Non-small cell lung cancer (NSCLC) represents over 80% of lung cancer cases and has a high mortality worldwide, however, targeting common epidermal growth-factor receptor (EGFR) alterations (i.e., del19, L858R) has provided a paradigm shift in the treatment of NSCLC. Uncommon EGFR mutations, however, show variable efficacy to EGFR-targeted drugs depending on the molecular alterations within exons 18-21 which underlying biological mechanism are far from being clear. The substitution mutations of G719X in exon 18, L861Q in exon 21, S768I in exon 20, and exon 20 insertions are the most frequent mutations among the uncommon mutations. The development of fourth-generation EGFR-tyrosine kinase inhibitor (TKIs) has gained increased interest as these drugs are able to inhibit resistance mutations (e.g., C797S) often detected in NSCLC patients' resistance to third-generation EGFR TKIs. BDTX-1535 is an orally bioavailable, brain-penetrating, mutation-selective, irreversible EGFR inhibitor with significant antitumour activity in NSCLCs and glioblastomas (phase I/II trials ongoing). It is a fourth-generation EGFR inhibitor that was found to overcome resistance to osimertinib in preclinical models and has shown promising activity in NSCLC patients harbouring C797S mutations. In experimental models BDTX-1535 was found to inhibit all common EGFR mutations and more than 50 of uncommon mutations including T790M, C797S, L718X, E709X, S784F, V834L and A289V, however, exon 20 insertions are inhibited to a much lesser extent. In addition, mutations in the extracellular domain of the EGF receptor (e.g., EGFRvII, III, IV) can be blocked as well. It should be noted that in up to 50% of all NSCLC patients who progress following osimertinib or other EGFR TKI therapy no underlying resistance mechanism can be identified suggesting that non-mutational signal transduction pathways may also be operative, and intratumoural heterogeneity has been found to be a major contributor to resistance and it consists of three main mechanisms: (I) drug-tolerant persister (DTP) cells, (II) chromosomal instability, and (III) extrachromosomal extracellular DNA (ecDNA) (seen in over 50% of NSCLCs) suggesting that novel EGFR TKIs will include many challenges in sufficiently targeting on-target resistance mechanisms. The development of novel drugs that can overcome TKI resistance in NSCLC patients harbouring the C797S mutation and beyond is, therefore, eagerly warranted.

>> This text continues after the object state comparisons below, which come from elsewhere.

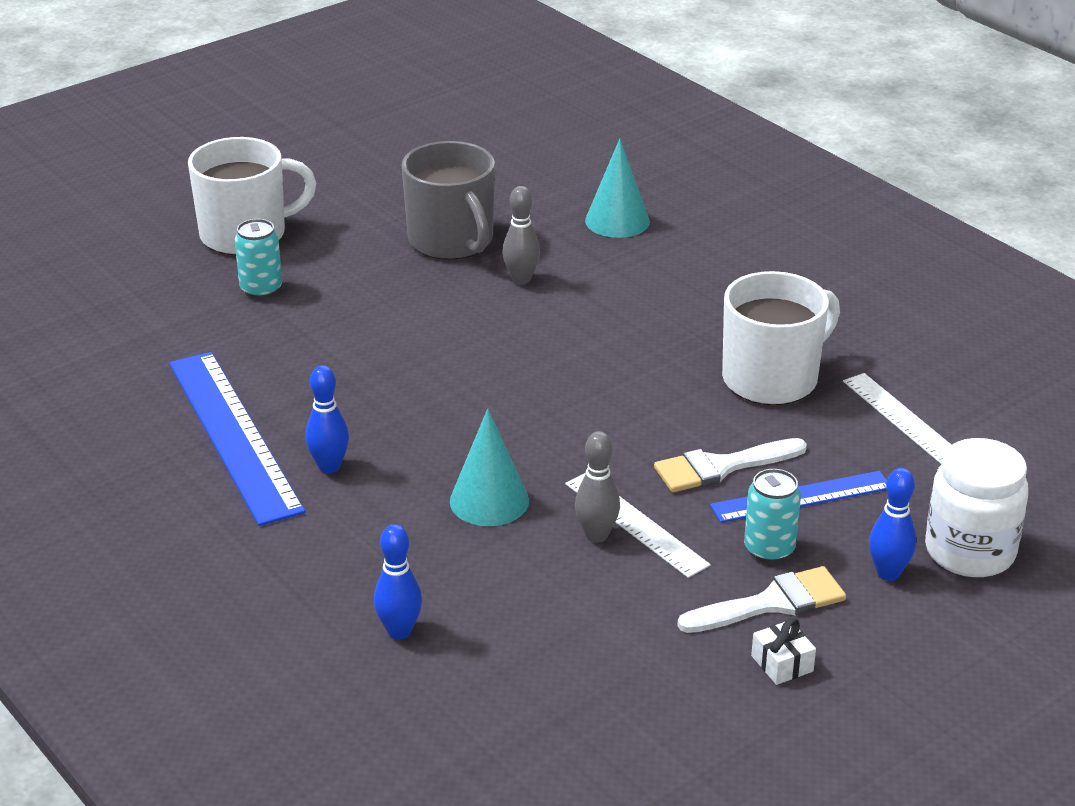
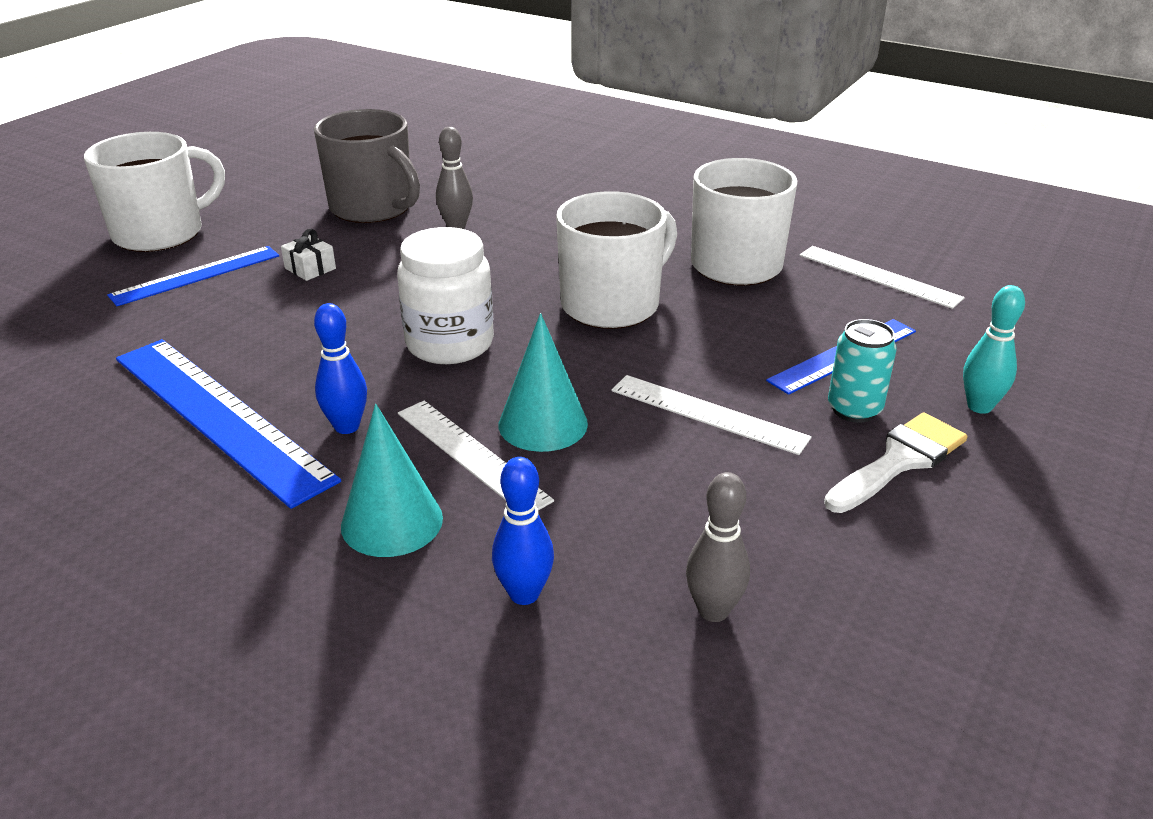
camera: 20 degrees left, 0 degrees up
(261, 289) = (196, 275): turquoise can -> blue ruler
(416, 514) = (471, 455): none -> white ruler
(596, 535) = (677, 434): grey bowling pin -> grey bowling pin (713, 610)
(617, 221) = (515, 172): turquoise cone -> turquoise cone (392, 521)
(620, 398) = (612, 304): none -> white mug
(721, 467) = (750, 345): white brush -> none
(782, 663) = (961, 521): white gift -> white gift (310, 268)
(888, 573) = (979, 406): blue bowling pin -> turquoise bowling pin
(970, 552) = (1030, 371): white jar -> white jar (449, 344)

非小细胞肺癌(NSCLC)占肺癌病例的80%以上,在全球范围内死亡率很高。然而,针对常见的表皮生长因子受体(EGFR)改变(即del19、L858R)已为NSCLC的治疗带来了范式转变。然而,罕见的EGFR突变对EGFR靶向药物的疗效因外显子18 - 21内的分子改变而异,其潜在生物学机制尚不清楚。外显子18中的G719X、外显子21中的L861Q、外显子20中的S768I以及外显子20插入是罕见突变中最常见的突变。第四代EGFR酪氨酸激酶抑制剂(TKIs)的研发引起了越来越多的关注,因为这些药物能够抑制NSCLC患者对第三代EGFR TKIs耐药时经常检测到的耐药突变(如C797S)。BDTX - 1535是一种口服生物可利用、可穿透血脑屏障、具有突变选择性的不可逆EGFR抑制剂,在NSCLC和胶质母细胞瘤中具有显著的抗肿瘤活性(正在进行I/II期试验)。它是一种第四代EGFR抑制剂,在临床前模型中被发现可克服对奥希替尼的耐药性,并且在携带C797S突变的NSCLC患者中显示出有前景的活性。在实验模型中,BDTX - 1535被发现可抑制所有常见的EGFR突变以及50多种罕见突变,包括T790M、C797S、L718X、E709X、S784F、V834L和A289V,然而,外显子20插入的抑制程度要小得多。此外,表皮生长因子受体细胞外结构域的突变(如EGFRvII、III、IV)也可被阻断。需要注意的是,在接受奥希替尼或其他EGFR TKI治疗后病情进展的所有NSCLC患者中,高达50%的患者无法确定潜在的耐药机制,这表明非突变信号转导途径也可能起作用,并且肿瘤内异质性已被发现是耐药的主要原因,它由三种主要机制组成:(I)药物耐受持久性(DTP)细胞,(II)染色体不稳定性,以及(III)染色体外细胞外DNA(ecDNA)(在超过50%的NSCLC中可见),这表明新型EGFR TKIs在充分靶向靶点耐药机制方面将面临许多挑战。因此,迫切需要开发能够克服携带C797S突变及其他情况的NSCLC患者中TKI耐药的新型药物。